Listed records
----

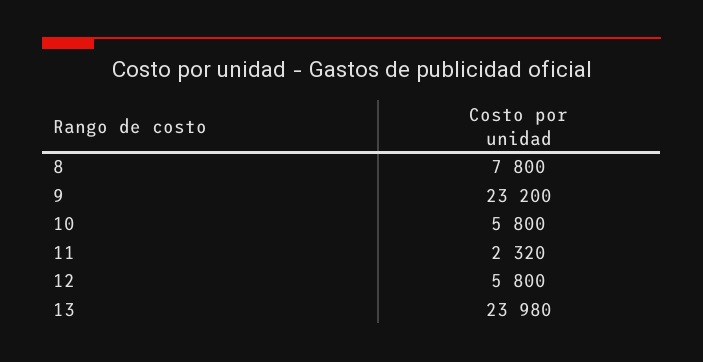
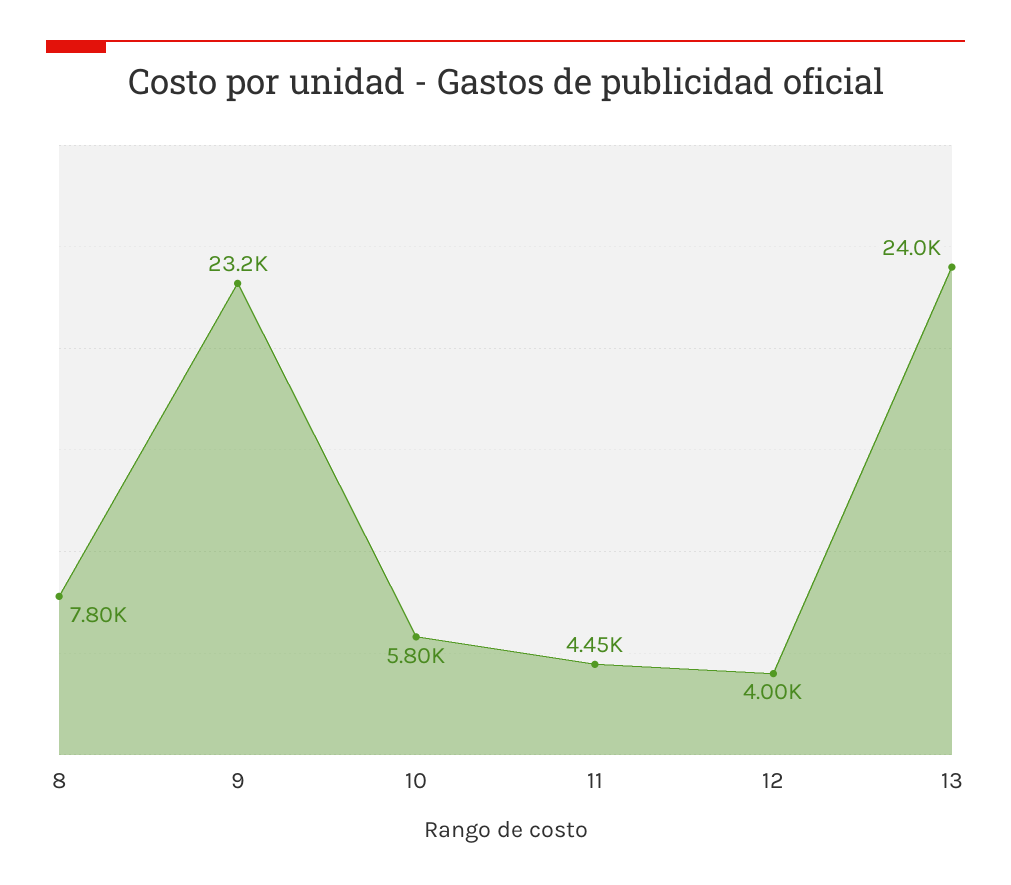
  {
    "8": 7800,
    "9": 23200,
    "10": 5800,
-   "11": 2320,
+   "11": 4450,
-   "12": 5800,
+   "12": 4000,
    "13": 23980
  }

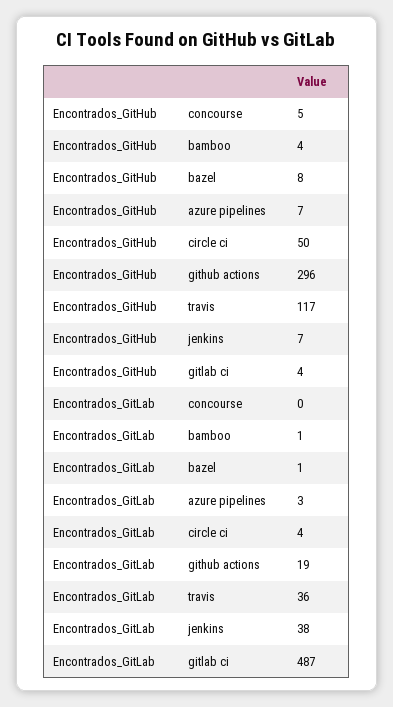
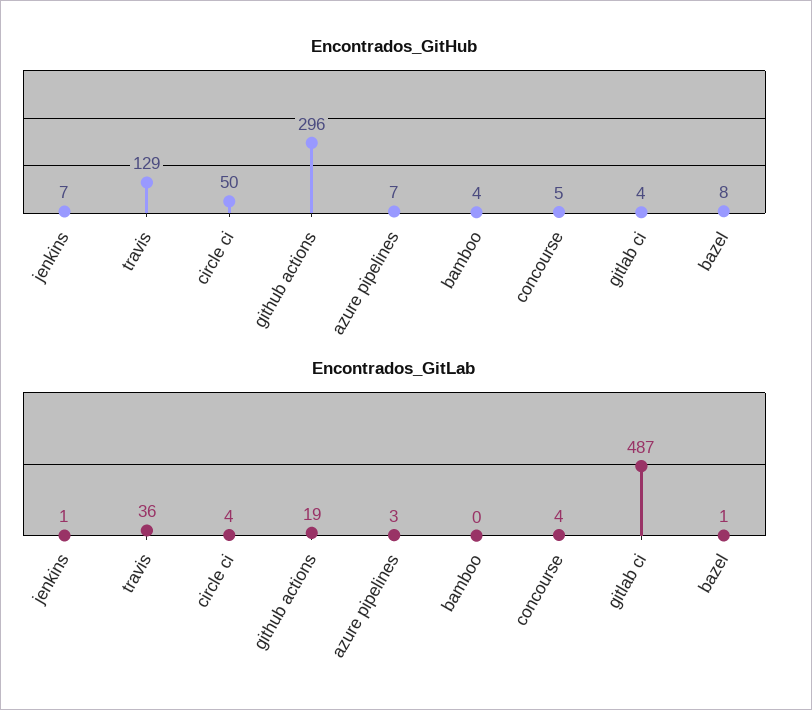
  {
    "Encontrados_GitHub": {
      "concourse": 5,
      "bamboo": 4,
      "bazel": 8,
      "azure pipelines": 7,
      "circle ci": 50,
      "github actions": 296,
-     "travis": 117,
+     "travis": 129,
      "jenkins": 7,
      "gitlab ci": 4
    },
    "Encontrados_GitLab": {
-     "concourse": 0,
+     "concourse": 4,
-     "bamboo": 1,
+     "bamboo": 0,
      "bazel": 1,
      "azure pipelines": 3,
      "circle ci": 4,
      "github actions": 19,
      "travis": 36,
-     "jenkins": 38,
+     "jenkins": 1,
      "gitlab ci": 487
    }
  }

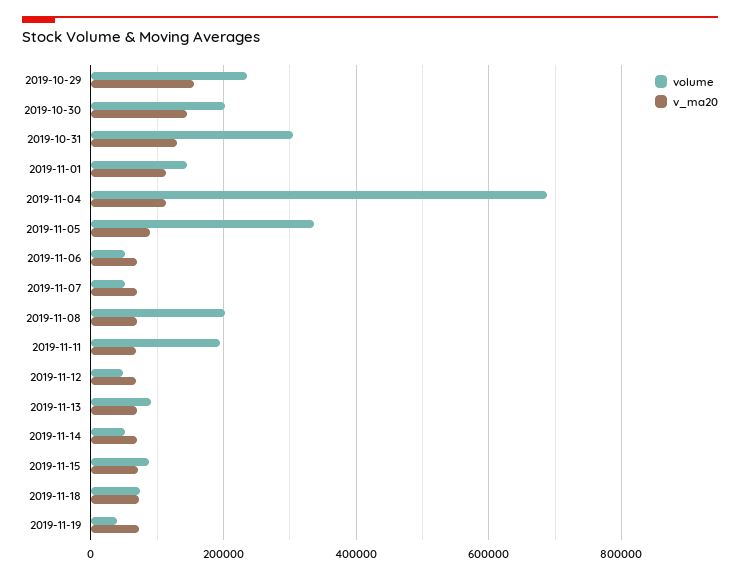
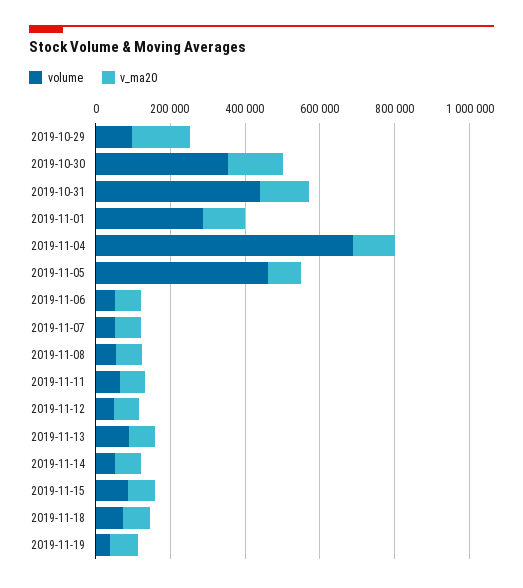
  {
    "volume": {
-     "2019-10-29": 240000,
+     "2019-10-29": 100000,
-     "2019-10-30": 200000,
+     "2019-10-30": 350000,
-     "2019-10-31": 300000,
+     "2019-10-31": 450000,
-     "2019-11-01": 140000,
+     "2019-11-01": 300000,
      "2019-11-04": 680000,
-     "2019-11-05": 340000,
+     "2019-11-05": 450000,
      "2019-11-06": 60000,
      "2019-11-07": 60000,
-     "2019-11-08": 200000,
+     "2019-11-08": 50000,
-     "2019-11-11": 200000,
+     "2019-11-11": 50000,
      "2019-11-12": 40000,
      "2019-11-13": 80000,
      "2019-11-14": 60000,
      "2019-11-15": 80000,
      "2019-11-18": 80000,
      "2019-11-19": 40000
    },
    "v_ma20": {
      "2019-10-29": 160000,
      "2019-10-30": 140000,
      "2019-10-31": 120000,
      "2019-11-01": 120000,
      "2019-11-04": 120000,
      "2019-11-05": 80000,
      "2019-11-06": 80000,
      "2019-11-07": 60000,
      "2019-11-08": 60000,
      "2019-11-11": 60000,
      "2019-11-12": 60000,
      "2019-11-13": 60000,
      "2019-11-14": 60000,
      "2019-11-15": 80000,
      "2019-11-18": 80000,
      "2019-11-19": 80000
    }
  }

----

Description of the task
How many of the lines in the records above include the word "pipelines"? State that number alone.

Solution for this task
2